Ibotta is the rebate app that actually makes meaningful money. The catch: you need to browse offers before you shop and select the ones you want. But if you do that — even casually, while waiting in the parking lot — the earnings are significant.

Ibotta shines in three areas:

  • Bonus offers — Complete a certain number of offers in a month and earn a $3-10 bonus
  • Any-brand offers — Some offers apply to any brand, like "$0.50 back on any milk"
  • Online shopping — Ibotta now offers cash back on online purchases through their portal

The $20 minimum payout is higher than others, but I hit it every month without trying hard. Payout is via PayPal, Venmo, or gift cards.

Best for: People willing to spend 2-3 minutes selecting offers before each shopping trip.

3. Rakuten — Best for online shopping

Rakuten (formerly Ebates) isn't a grocery rebate app — it's a cash-back portal for online shopping. You click through the Rakuten app or browser extension before buying online, and you earn 1-15% back on your purchase.

This is the app that earns me the most money, but it's a different category. I use it for Amazon, Target online, travel bookings, and major retailers. The key is making the Rakuten browser extension a habit — it alerts you when cash back is available on the site you're visiting.

Rakuten pays quarterly via PayPal or "Big Fat Check" (an actual paper check). My quarterly payouts range from $15 to $60.

Best for: Regular online shoppers who want passive cash back.

Pro tip: You can stack Rakuten with store coupons and promo codes. The rebate applies to the final price after coupons. This is one of the easiest stacking strategies available.

The "skip" list

These apps aren't bad — they just don't earn enough to justify the effort:

  • Checkout 51: Good offers but they update Thursday mornings and offers sell out. If you shop on weekends, half the offers are gone. Earnings were too inconsistent.
  • Receipt Hog: Pays coins for any receipt, but the conversion rate is terrible — about $0.02 per receipt. Not worth the 30 seconds to photograph.
  • Shopkick: Pays you to walk into stores and scan specific items. The earnings are real but it's essentially a scavenger hunt. Too much effort for $2-5 per trip.
  • ReceiptPal: Similar to Fetch but with worse payout rates and fewer gift card options.

How to maximize rebate earnings

  1. Stack rebates with coupons. Buy an item on sale, use a manufacturer coupon, then submit for a rebate. You're earning on the pre-coupon price in most cases. (See my coupon stacking guide for details.)
  2. Submit receipts immediately. Don't let receipts pile up. Scan them in the parking lot before you drive home — it takes 30 seconds.
  3. Link loyalty accounts. Ibotta and Fetch can link to your store loyalty card. Once linked, eligible purchases are detected automatically — no scanning required.
  4. Check bonus offers weekly. Ibotta and Fetch both offer weekly bonuses for completing a certain number of offers.
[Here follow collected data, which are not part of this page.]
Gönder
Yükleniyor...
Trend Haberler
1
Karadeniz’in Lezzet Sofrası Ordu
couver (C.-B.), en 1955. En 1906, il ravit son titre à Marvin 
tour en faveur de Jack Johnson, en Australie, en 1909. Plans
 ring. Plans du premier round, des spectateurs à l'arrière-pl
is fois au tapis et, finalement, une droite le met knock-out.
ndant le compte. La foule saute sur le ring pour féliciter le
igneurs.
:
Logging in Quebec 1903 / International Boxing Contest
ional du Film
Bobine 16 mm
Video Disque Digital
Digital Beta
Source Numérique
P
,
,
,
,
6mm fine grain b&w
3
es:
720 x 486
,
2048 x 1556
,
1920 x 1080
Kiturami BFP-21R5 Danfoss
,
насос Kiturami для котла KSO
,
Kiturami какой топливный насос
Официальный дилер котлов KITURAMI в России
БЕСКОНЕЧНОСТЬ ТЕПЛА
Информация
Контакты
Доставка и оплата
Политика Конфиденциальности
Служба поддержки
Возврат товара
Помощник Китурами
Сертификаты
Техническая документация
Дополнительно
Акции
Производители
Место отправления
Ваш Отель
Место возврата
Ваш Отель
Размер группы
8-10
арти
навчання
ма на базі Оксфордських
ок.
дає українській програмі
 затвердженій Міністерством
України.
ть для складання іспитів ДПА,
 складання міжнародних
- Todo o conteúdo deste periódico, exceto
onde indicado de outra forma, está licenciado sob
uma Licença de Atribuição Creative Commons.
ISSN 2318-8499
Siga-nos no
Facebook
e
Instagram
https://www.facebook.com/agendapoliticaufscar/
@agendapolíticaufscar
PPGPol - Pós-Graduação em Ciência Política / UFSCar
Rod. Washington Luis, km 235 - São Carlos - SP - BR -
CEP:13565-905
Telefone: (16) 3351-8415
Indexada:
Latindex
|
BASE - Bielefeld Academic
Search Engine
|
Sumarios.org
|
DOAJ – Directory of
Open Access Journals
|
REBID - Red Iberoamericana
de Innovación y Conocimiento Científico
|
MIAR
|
A 2-minute Sunday check can earn you $3-5 extra per month.
  5. Use referral links. Most apps offer $5-10 bonuses for referring friends. If your friends are also trying to save money, everyone wins.

My Monthly Rebate Routine

Sunday: 2 minutes checking Ibotta offers before grocery trip. Monday: 1 minute scanning receipts in Fetch and Ibotta. Thursday: 1 minute scanning any midweek receipts. Total time: ~4 minutes/week. Monthly earnings: $15-25 from grocery rebates alone.

The honest math

Over six months of consistent use, I earned $270 total across all apps — about $45 per month. That's real money, but it required building a low-effort habit.

If you're already shopping for groceries, the 4-5 minutes per week to submit receipts is worth it. If you find the apps stressful or annoying, skip them entirely — the sale cycle method and price book are far more impactful and don't require any apps.

The bottom line: Fetch Rewards for zero-effort scanning, Ibotta for higher earnings with light planning, and Rakuten for online shopping. Use those three and delete the rest.